Your goal – Please reproduce the data exactly, excluding any pictures it contains.

Raw data –
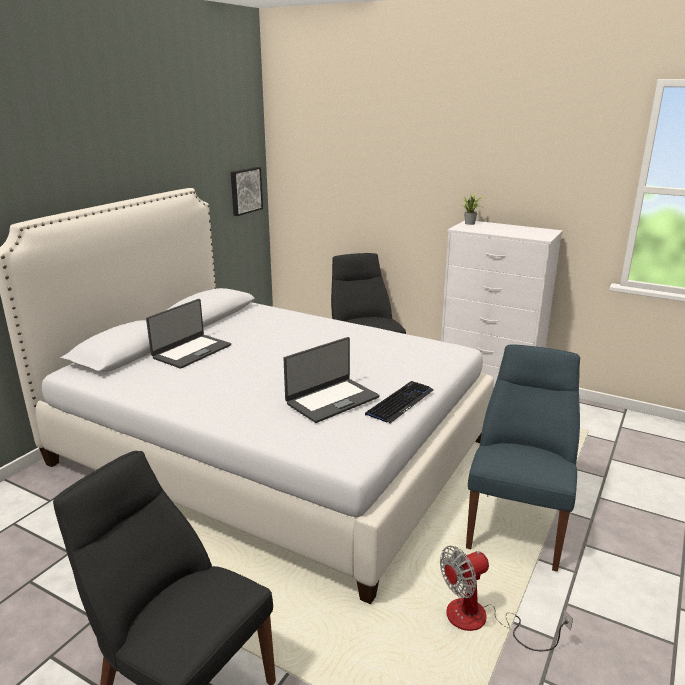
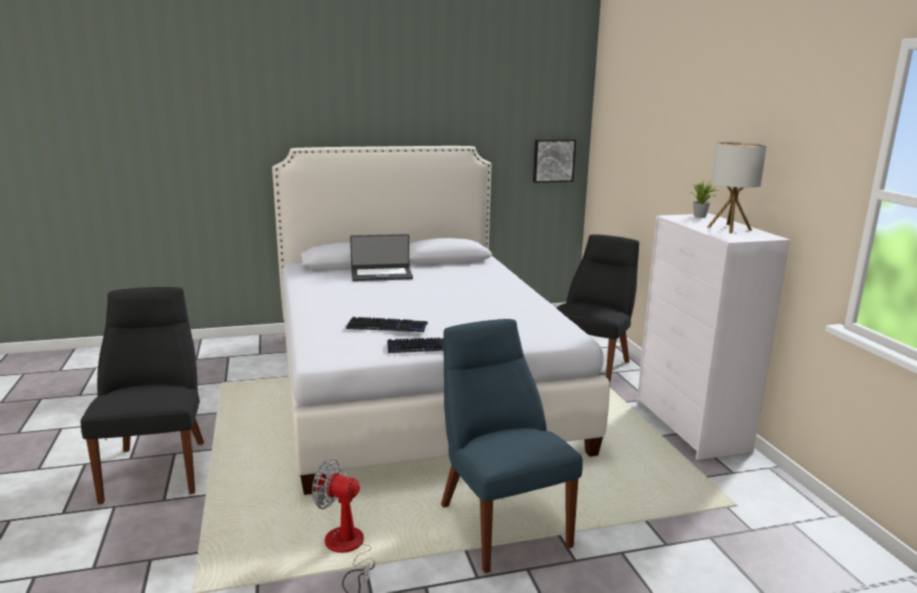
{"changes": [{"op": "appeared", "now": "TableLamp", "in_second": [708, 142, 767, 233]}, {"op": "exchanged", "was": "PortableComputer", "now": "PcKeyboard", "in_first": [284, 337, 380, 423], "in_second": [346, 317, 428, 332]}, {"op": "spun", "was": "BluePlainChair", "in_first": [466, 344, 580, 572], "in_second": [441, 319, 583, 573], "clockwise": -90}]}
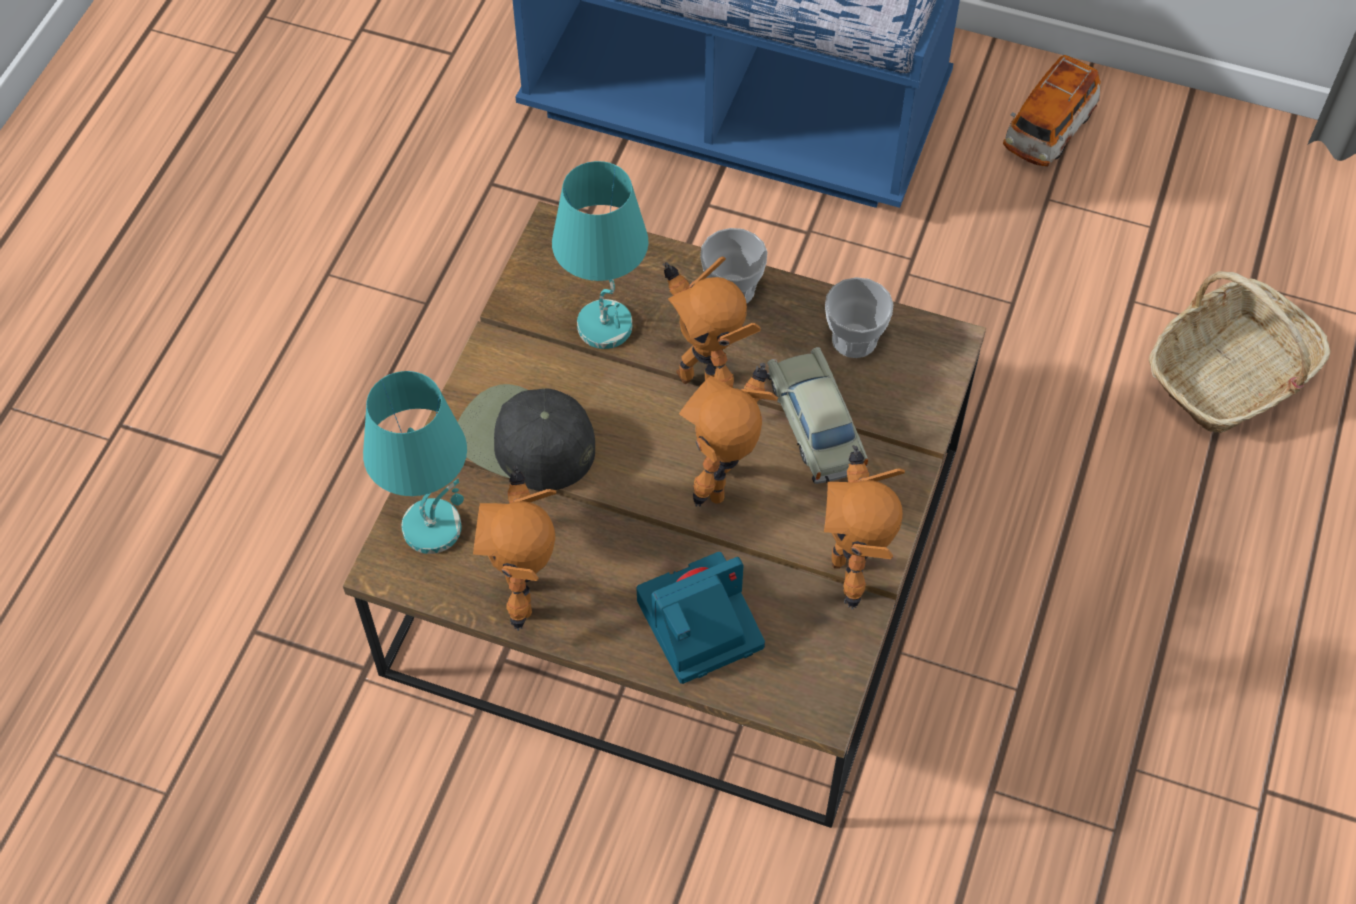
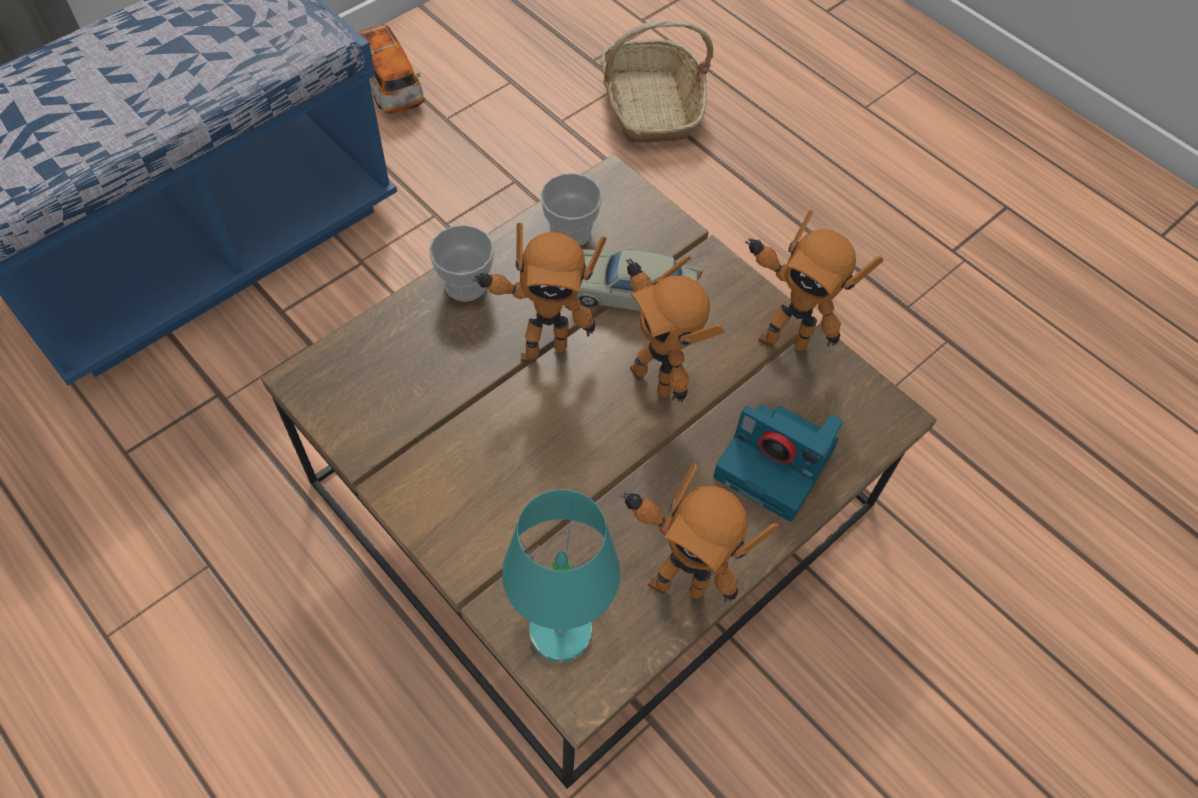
{"changes": [{"op": "missing", "was": "BlackColouredCap", "in_first": [458, 384, 595, 491]}, {"op": "missing", "was": "TurquoiseColouredTableLamp", "in_first": [552, 161, 648, 349]}, {"op": "spun", "was": "PhotoCamera", "in_first": [636, 552, 765, 684], "in_second": [713, 404, 843, 521], "clockwise": -60}]}
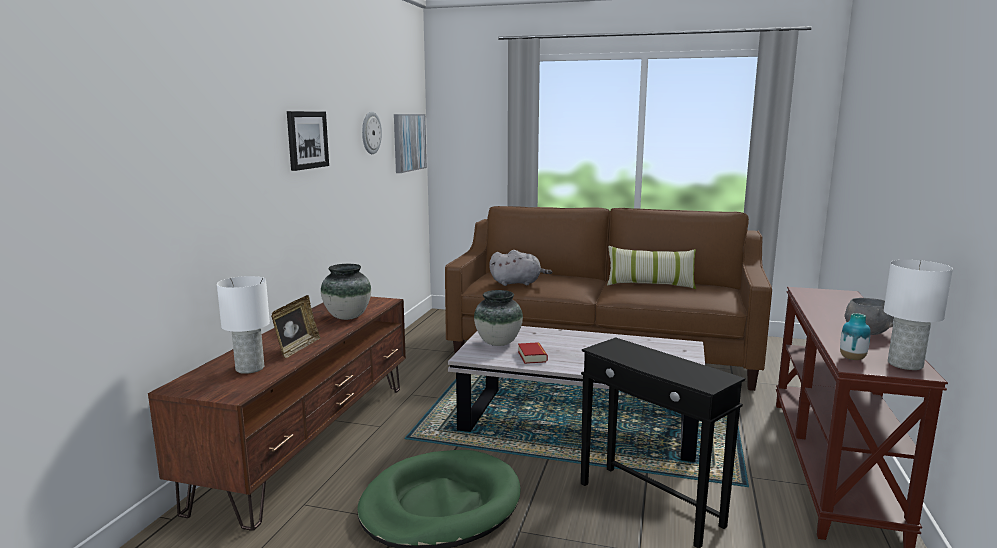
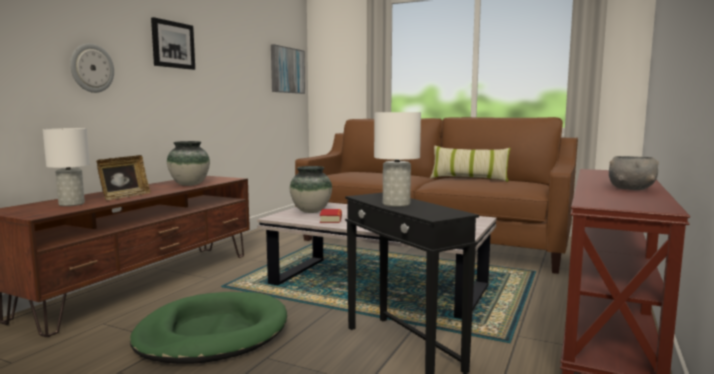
{"changes": [{"op": "missing", "was": "GreySoftToy", "in_first": [489, 250, 552, 286]}, {"op": "missing", "was": "Vase", "in_first": [840, 313, 871, 360]}, {"op": "relocated", "was": "ClockOnTheWall", "in_first": [362, 111, 382, 154], "in_second": [70, 43, 114, 93]}, {"op": "relocated", "was": "WhitishTableLamp", "in_first": [884, 260, 953, 370], "in_second": [374, 112, 421, 207]}]}
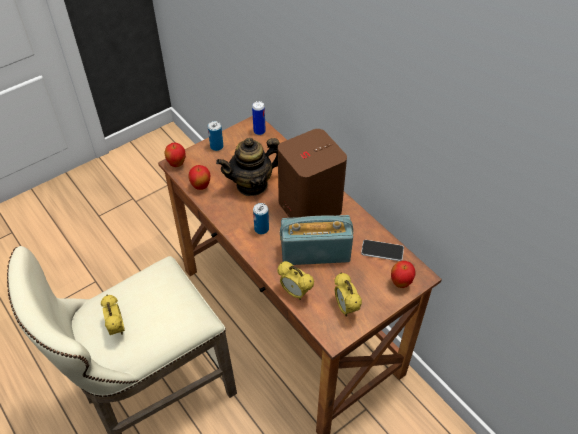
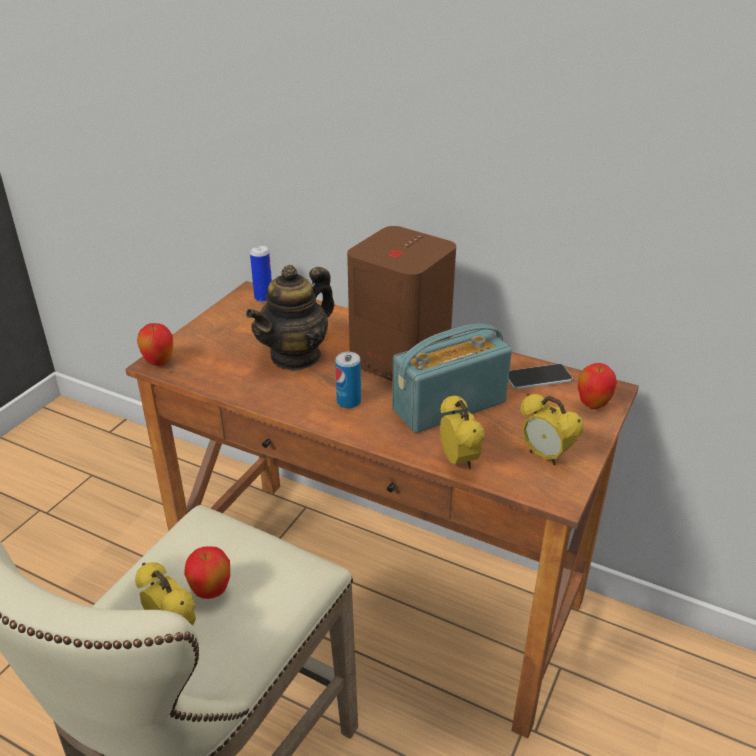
{"changes": [{"op": "missing", "was": "MetalCan", "in_first": [208, 121, 223, 151]}, {"op": "relocated", "was": "Apple", "in_first": [188, 165, 210, 190], "in_second": [184, 546, 230, 599]}, {"op": "spun", "was": "AlarmClock", "in_first": [277, 261, 314, 300], "in_second": [440, 394, 485, 469], "clockwise": -120}]}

Exercise result –
{"changes": [{"op": "appeared", "now": "TableLamp", "in_second": [708, 142, 767, 233]}, {"op": "exchanged", "was": "PortableComputer", "now": "PcKeyboard", "in_first": [284, 337, 380, 423], "in_second": [346, 317, 428, 332]}, {"op": "spun", "was": "BluePlainChair", "in_first": [466, 344, 580, 572], "in_second": [441, 319, 583, 573], "clockwise": -90}]}
{"changes": [{"op": "missing", "was": "BlackColouredCap", "in_first": [458, 384, 595, 491]}, {"op": "missing", "was": "TurquoiseColouredTableLamp", "in_first": [552, 161, 648, 349]}, {"op": "spun", "was": "PhotoCamera", "in_first": [636, 552, 765, 684], "in_second": [713, 404, 843, 521], "clockwise": -60}]}
{"changes": [{"op": "missing", "was": "GreySoftToy", "in_first": [489, 250, 552, 286]}, {"op": "missing", "was": "Vase", "in_first": [840, 313, 871, 360]}, {"op": "relocated", "was": "ClockOnTheWall", "in_first": [362, 111, 382, 154], "in_second": [70, 43, 114, 93]}, {"op": "relocated", "was": "WhitishTableLamp", "in_first": [884, 260, 953, 370], "in_second": [374, 112, 421, 207]}]}
{"changes": [{"op": "missing", "was": "MetalCan", "in_first": [208, 121, 223, 151]}, {"op": "relocated", "was": "Apple", "in_first": [188, 165, 210, 190], "in_second": [184, 546, 230, 599]}, {"op": "spun", "was": "AlarmClock", "in_first": [277, 261, 314, 300], "in_second": [440, 394, 485, 469], "clockwise": -120}]}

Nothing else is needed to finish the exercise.